On Saturday 23 January 2010 22:10:51 Roman Gelfand wrote:
> What happens when debian is out of memory?

The Linux kernel has two main ways to deal with an OOM situation.

The most commonly encountered in the oom-killer.  Sometimes, a request for a 
memory mapping is assigned an address, but is not immediately reserved in 
physical RAM.  (This is called an "overcommit".)  When a new page is accessed, 
an RAM assignment is allocated.  If there is no space in RAM, swappable pages 
are written to disk and freed from RAM to mark room.  If there is no swap 
space available, the oom-killer chooses a process (based on a number of 
heuristics) and terminates it rather aggressively, freeing the memory 
allocated for it.  This choose+terminate process may be repeated until the 
currently running process is terminated (and therefore, doesn't need the 
memory), or the paging request can be satisfied.
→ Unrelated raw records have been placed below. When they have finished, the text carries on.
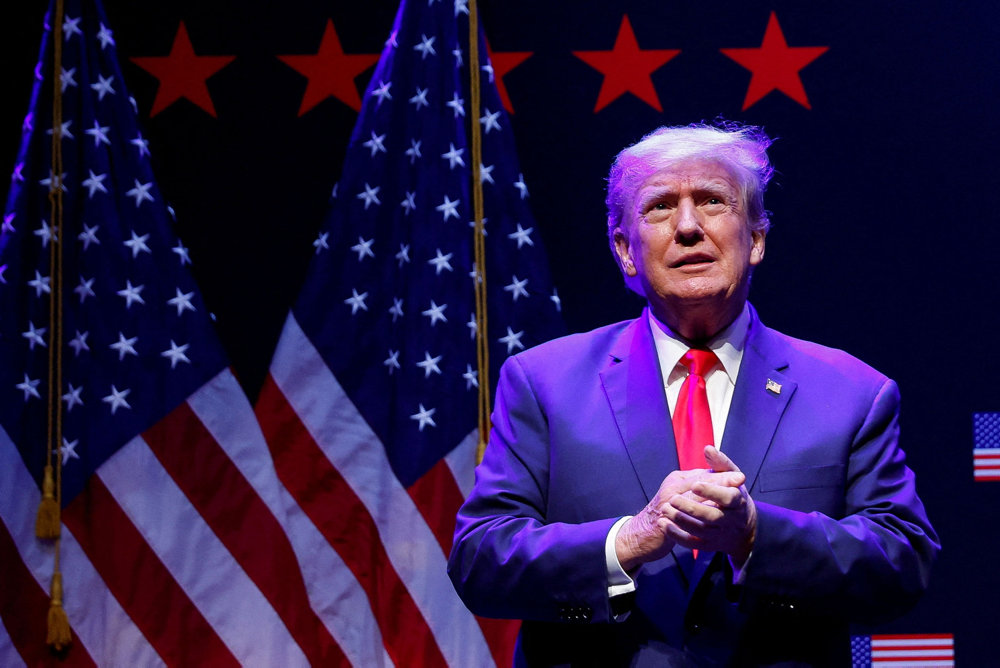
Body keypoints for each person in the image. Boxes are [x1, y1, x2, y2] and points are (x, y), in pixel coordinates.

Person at [447, 123, 940, 666]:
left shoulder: (852, 393)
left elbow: (902, 564)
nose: (687, 227)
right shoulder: (543, 382)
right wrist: (628, 541)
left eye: (712, 200)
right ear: (625, 250)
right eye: (659, 207)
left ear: (754, 238)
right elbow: (479, 560)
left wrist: (755, 533)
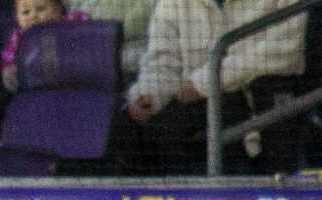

Also encountered is a more "traditional" memory allocation failure.  In this 
case the kernel receives a request for more memory and attempts to allocate it 
RAM immediately.  If the RAM can be allocated without involving the oom-
killer, the request succeeds.  Otherwise, the system call fails and the 
application may handle it "gracefully" (or not; application specific).

> Does it freeze?

The kernel will not.  It may terminate if process 1 is killed, but it should 
not freeze.  Applications could.  They might be waiting for data from a 
process the oom-killer terminates.  The might enter a loop expecting the 
system call to succeed after some period of time.

> Is there
> any trace of memory glut in log files?

I believe the oom-killer does emit a syslog message when it terminates a 
process.  There is no message from the kernel when the memory allocation 
system call fails, the application is expected to handle any reporting that 
needs to be done in that case.

Check the manpage for proc in section 5.  It describes various kernel 
settings.  The two most applicable to memory management in low-memory 
situations are /proc/sys/vm/overcommit_memory and 
/proc/sys/vm/overcommit_ratio.

I detest the very idea of "overcommit" which arguably violates several decades 
of C, POSIX, and SUS documentation.  So, I prefer 
/proc/sys/vm/overcommit_memory = 2 and /proc/sys/vm/overcommit_ratio between 
80 and 100, inclusive.
-- 
Boyd Stephen Smith Jr.                   ,= ,-_-. =.